## DATA PROVIDED
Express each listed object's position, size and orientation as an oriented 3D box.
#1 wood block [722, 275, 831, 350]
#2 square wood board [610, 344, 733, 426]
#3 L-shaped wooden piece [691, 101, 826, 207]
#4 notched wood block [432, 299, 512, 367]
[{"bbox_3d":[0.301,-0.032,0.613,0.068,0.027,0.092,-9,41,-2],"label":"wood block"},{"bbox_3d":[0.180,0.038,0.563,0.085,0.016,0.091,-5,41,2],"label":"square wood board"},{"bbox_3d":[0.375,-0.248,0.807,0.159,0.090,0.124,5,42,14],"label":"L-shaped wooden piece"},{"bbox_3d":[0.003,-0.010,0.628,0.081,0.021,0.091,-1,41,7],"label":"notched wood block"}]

...

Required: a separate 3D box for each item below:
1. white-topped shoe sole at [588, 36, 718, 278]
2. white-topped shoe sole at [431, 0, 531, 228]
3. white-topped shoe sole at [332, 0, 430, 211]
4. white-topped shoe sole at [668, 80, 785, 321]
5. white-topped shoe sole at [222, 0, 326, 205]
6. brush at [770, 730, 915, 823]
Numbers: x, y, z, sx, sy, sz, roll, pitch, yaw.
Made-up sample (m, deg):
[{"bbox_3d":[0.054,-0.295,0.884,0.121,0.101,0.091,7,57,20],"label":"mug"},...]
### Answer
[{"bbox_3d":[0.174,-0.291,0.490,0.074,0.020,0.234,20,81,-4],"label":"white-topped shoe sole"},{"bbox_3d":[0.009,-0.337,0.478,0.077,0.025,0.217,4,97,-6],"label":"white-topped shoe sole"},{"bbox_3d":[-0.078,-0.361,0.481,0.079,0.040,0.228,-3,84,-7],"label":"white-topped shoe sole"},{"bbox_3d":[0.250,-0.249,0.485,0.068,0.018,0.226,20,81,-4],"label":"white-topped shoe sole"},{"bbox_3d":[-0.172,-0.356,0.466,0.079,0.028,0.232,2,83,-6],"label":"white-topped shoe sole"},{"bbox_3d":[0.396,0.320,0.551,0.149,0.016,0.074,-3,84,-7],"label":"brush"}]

## WHAT IS REQUIRED
Wherever a line in the records contains the word "each", copy that line.

## EXPECTED ANSWER
Express each listed object's position, size and orientation as an oriented 3D box.
Required: a separate 3D box for each item below:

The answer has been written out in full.